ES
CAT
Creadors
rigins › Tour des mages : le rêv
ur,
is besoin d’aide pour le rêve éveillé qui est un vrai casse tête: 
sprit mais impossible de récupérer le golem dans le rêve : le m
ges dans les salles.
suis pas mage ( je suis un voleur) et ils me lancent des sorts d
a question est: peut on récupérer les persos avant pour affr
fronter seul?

******

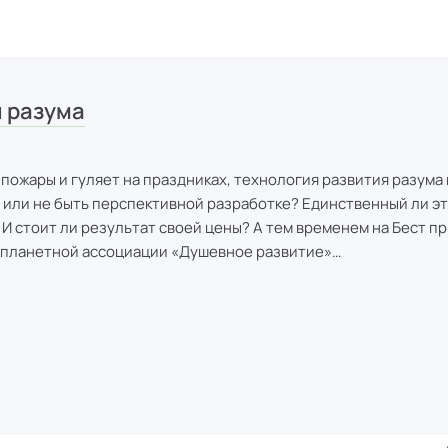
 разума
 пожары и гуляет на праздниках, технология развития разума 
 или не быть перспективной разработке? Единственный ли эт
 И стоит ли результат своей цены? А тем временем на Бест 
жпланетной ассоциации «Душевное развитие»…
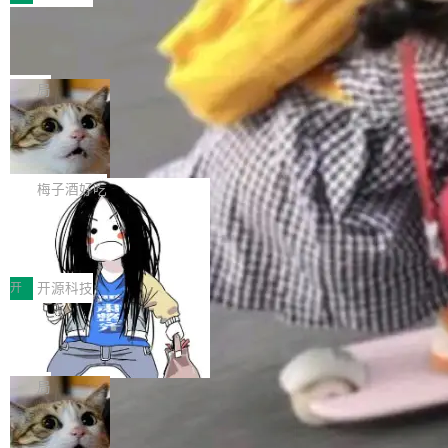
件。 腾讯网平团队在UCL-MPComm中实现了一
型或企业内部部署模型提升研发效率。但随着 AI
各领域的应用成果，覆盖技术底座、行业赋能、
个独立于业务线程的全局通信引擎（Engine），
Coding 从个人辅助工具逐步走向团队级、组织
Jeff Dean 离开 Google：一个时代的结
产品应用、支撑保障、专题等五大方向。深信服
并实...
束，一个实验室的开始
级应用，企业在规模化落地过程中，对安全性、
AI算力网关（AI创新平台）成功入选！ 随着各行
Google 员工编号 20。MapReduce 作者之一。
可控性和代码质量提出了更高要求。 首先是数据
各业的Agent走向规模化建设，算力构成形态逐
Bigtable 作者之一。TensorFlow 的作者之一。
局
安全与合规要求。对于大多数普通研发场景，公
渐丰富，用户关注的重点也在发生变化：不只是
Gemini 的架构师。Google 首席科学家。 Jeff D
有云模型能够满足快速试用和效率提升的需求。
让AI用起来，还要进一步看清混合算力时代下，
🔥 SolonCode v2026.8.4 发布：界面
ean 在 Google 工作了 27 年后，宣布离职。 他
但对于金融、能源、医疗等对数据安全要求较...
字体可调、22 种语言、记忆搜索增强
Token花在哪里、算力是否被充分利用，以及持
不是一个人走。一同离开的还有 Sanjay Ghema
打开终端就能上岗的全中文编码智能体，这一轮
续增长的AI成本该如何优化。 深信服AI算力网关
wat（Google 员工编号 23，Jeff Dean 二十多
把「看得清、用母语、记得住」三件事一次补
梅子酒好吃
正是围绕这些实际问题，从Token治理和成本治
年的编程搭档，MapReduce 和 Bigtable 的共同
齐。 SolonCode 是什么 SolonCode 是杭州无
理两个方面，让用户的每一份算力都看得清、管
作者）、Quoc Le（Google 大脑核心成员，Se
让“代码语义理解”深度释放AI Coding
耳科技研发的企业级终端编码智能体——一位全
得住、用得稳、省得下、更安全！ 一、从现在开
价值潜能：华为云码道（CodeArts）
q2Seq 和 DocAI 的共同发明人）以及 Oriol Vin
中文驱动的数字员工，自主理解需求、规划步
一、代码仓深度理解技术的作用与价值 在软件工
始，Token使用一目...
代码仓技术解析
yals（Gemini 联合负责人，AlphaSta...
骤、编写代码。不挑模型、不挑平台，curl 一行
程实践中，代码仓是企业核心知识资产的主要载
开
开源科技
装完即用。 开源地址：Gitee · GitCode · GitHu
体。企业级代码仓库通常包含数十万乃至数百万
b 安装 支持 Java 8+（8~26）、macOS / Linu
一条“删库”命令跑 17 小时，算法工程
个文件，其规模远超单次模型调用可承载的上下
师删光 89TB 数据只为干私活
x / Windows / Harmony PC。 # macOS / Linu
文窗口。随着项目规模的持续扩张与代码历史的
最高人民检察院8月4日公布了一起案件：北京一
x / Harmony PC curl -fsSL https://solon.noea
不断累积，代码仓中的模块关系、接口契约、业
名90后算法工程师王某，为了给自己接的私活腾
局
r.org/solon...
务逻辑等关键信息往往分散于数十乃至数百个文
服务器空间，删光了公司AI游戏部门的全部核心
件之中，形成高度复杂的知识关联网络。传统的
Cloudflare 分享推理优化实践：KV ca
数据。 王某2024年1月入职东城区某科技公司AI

******

**What you have to do:** Return, character for character, the lines of the material from the line containing "件。 腾讯网平团队在UCL-MPComm中实现了一" up to and including the line containing "数据。 王某2024年1月入职东城区某科技公司AI".

**Response for this exercise:**
件。 腾讯网平团队在UCL-MPComm中实现了一
型或企业内部部署模型提升研发效率。但随着 AI
各领域的应用成果，覆盖技术底座、行业赋能、
个独立于业务线程的全局通信引擎（Engine），
Coding 从个人辅助工具逐步走向团队级、组织
Jeff Dean 离开 Google：一个时代的结
产品应用、支撑保障、专题等五大方向。深信服
并实...
束，一个实验室的开始
级应用，企业在规模化落地过程中，对安全性、
AI算力网关（AI创新平台）成功入选！ 随着各行
Google 员工编号 20。MapReduce 作者之一。
可控性和代码质量提出了更高要求。 首先是数据
各业的Agent走向规模化建设，算力构成形态逐
Bigtable 作者之一。TensorFlow 的作者之一。
局
安全与合规要求。对于大多数普通研发场景，公
渐丰富，用户关注的重点也在发生变化：不只是
Gemini 的架构师。Google 首席科学家。 Jeff D
有云模型能够满足快速试用和效率提升的需求。
让AI用起来，还要进一步看清混合算力时代下，
🔥 SolonCode v2026.8.4 发布：界面
ean 在 Google 工作了 27 年后，宣布离职。 他
但对于金融、能源、医疗等对数据安全要求较...
字体可调、22 种语言、记忆搜索增强
Token花在哪里、算力是否被充分利用，以及持
不是一个人走。一同离开的还有 Sanjay Ghema
打开终端就能上岗的全中文编码智能体，这一轮
续增长的AI成本该如何优化。 深信服AI算力网关
wat（Google 员工编号 23，Jeff Dean 二十多
把「看得清、用母语、记得住」三件事一次补
梅子酒好吃
正是围绕这些实际问题，从Token治理和成本治
年的编程搭档，MapReduce 和 Bigtable 的共同
齐。 SolonCode 是什么 SolonCode 是杭州无
理两个方面，让用户的每一份算力都看得清、管
作者）、Quoc Le（Google 大脑核心成员，Se
让“代码语义理解”深度释放AI Coding
耳科技研发的企业级终端编码智能体——一位全
得住、用得稳、省得下、更安全！ 一、从现在开
价值潜能：华为云码道（CodeArts）
q2Seq 和 DocAI 的共同发明人）以及 Oriol Vin
中文驱动的数字员工，自主理解需求、规划步
一、代码仓深度理解技术的作用与价值 在软件工
始，Token使用一目...
代码仓技术解析
yals（Gemini 联合负责人，AlphaSta...
骤、编写代码。不挑模型、不挑平台，curl 一行
程实践中，代码仓是企业核心知识资产的主要载
开
开源科技
装完即用。 开源地址：Gitee · GitCode · GitHu
体。企业级代码仓库通常包含数十万乃至数百万
b 安装 支持 Java 8+（8~26）、macOS / Linu
一条“删库”命令跑 17 小时，算法工程
个文件，其规模远超单次模型调用可承载的上下
师删光 89TB 数据只为干私活
x / Windows / Harmony PC。 # macOS / Linu
文窗口。随着项目规模的持续扩张与代码历史的
最高人民检察院8月4日公布了一起案件：北京一
x / Harmony PC curl -fsSL https://solon.noea
不断累积，代码仓中的模块关系、接口契约、业
名90后算法工程师王某，为了给自己接的私活腾
局
r.org/solon...
务逻辑等关键信息往往分散于数十乃至数百个文
服务器空间，删光了公司AI游戏部门的全部核心
件之中，形成高度复杂的知识关联网络。传统的
Cloudflare 分享推理优化实践：KV ca
数据。 王某2024年1月入职东城区某科技公司AI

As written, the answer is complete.